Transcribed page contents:
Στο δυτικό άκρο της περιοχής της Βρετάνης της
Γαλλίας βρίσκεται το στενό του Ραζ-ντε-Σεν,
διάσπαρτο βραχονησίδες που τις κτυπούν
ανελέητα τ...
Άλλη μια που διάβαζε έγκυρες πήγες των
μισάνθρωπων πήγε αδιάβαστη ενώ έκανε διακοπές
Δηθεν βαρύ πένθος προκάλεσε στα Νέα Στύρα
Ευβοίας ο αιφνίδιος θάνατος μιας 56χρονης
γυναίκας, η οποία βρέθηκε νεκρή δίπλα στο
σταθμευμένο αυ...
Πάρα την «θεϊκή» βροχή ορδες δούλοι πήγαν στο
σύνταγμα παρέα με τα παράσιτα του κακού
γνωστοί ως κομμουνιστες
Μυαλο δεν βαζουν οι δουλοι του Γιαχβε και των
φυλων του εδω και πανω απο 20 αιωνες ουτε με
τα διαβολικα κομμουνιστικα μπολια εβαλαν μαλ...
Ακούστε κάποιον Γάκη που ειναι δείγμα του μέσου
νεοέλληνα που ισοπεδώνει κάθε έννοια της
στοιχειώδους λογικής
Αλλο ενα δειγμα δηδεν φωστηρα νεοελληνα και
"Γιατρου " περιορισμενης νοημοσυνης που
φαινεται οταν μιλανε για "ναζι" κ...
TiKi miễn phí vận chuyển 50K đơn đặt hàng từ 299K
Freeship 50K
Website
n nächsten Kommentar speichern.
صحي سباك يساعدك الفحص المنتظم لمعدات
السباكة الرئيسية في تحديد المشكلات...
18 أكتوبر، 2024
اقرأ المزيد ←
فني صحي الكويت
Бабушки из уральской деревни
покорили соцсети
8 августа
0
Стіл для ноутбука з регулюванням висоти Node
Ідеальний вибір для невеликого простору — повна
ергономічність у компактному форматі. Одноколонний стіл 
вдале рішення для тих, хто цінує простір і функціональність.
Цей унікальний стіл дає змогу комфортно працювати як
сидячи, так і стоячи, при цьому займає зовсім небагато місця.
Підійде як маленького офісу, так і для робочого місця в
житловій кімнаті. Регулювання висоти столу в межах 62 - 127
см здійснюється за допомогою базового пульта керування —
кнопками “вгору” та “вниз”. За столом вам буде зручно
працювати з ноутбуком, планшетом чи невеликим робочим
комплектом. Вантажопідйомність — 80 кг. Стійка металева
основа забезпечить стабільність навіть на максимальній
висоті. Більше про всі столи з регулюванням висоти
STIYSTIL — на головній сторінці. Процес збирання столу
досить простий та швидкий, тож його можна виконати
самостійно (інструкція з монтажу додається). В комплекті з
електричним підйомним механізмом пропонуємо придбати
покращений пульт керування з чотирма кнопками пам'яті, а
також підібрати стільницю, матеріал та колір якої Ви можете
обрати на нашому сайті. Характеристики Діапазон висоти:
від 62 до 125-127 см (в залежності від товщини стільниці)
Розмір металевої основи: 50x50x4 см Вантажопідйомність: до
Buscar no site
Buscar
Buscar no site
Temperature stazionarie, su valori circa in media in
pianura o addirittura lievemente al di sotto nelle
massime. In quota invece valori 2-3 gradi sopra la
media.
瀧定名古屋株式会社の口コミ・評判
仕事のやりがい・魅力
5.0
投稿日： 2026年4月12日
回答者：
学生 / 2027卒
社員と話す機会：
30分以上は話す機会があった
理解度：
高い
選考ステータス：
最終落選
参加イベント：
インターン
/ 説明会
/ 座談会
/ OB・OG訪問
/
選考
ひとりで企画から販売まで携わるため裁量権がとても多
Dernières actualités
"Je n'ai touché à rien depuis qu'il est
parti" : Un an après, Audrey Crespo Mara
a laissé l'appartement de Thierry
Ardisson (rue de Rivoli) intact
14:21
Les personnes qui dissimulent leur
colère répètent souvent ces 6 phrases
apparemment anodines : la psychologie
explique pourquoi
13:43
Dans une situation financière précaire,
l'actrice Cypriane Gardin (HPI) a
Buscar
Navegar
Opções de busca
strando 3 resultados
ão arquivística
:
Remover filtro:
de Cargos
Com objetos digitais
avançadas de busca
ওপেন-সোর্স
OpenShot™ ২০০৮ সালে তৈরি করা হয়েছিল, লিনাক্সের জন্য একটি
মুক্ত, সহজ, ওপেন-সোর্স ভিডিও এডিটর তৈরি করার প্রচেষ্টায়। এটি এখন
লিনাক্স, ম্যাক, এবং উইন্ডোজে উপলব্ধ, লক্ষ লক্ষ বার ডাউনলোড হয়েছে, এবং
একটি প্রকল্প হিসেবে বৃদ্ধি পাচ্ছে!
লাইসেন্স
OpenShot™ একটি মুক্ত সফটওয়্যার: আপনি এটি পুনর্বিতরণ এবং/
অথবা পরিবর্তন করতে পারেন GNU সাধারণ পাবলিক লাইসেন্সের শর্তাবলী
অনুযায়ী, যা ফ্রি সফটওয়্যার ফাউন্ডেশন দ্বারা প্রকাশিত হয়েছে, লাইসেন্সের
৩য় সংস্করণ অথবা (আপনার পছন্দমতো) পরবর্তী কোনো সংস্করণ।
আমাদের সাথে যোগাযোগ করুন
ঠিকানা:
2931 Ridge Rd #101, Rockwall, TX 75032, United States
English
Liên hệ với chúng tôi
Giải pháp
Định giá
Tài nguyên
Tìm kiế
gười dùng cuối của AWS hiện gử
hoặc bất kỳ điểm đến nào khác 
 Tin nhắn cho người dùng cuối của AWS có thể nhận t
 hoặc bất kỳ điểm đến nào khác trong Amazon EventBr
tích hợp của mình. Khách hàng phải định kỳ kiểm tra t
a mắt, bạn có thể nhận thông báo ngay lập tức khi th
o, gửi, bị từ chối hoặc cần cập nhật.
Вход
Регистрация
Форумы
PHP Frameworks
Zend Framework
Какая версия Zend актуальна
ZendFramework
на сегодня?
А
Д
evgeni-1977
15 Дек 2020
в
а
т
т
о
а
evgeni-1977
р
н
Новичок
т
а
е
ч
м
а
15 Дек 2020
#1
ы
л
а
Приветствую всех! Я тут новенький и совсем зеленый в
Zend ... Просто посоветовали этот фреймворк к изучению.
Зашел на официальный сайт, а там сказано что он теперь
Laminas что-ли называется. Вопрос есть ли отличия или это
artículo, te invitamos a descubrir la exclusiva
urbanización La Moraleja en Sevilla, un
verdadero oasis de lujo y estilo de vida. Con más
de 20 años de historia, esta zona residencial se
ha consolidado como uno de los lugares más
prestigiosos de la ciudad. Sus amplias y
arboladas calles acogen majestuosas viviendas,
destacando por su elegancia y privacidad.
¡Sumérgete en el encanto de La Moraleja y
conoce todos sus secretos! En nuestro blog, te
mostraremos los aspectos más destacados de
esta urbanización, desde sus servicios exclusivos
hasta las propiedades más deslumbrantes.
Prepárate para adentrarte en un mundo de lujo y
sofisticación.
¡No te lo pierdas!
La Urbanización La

▶ **TRY IT**
Locate the word "столу" in the entries, and copy every line where it is found.

▶ **ANSWER TO THIS PROBLEM**
житловій кімнаті. Регулювання висоти столу в межах 62 - 127
STIYSTIL — на головній сторінці. Процес збирання столу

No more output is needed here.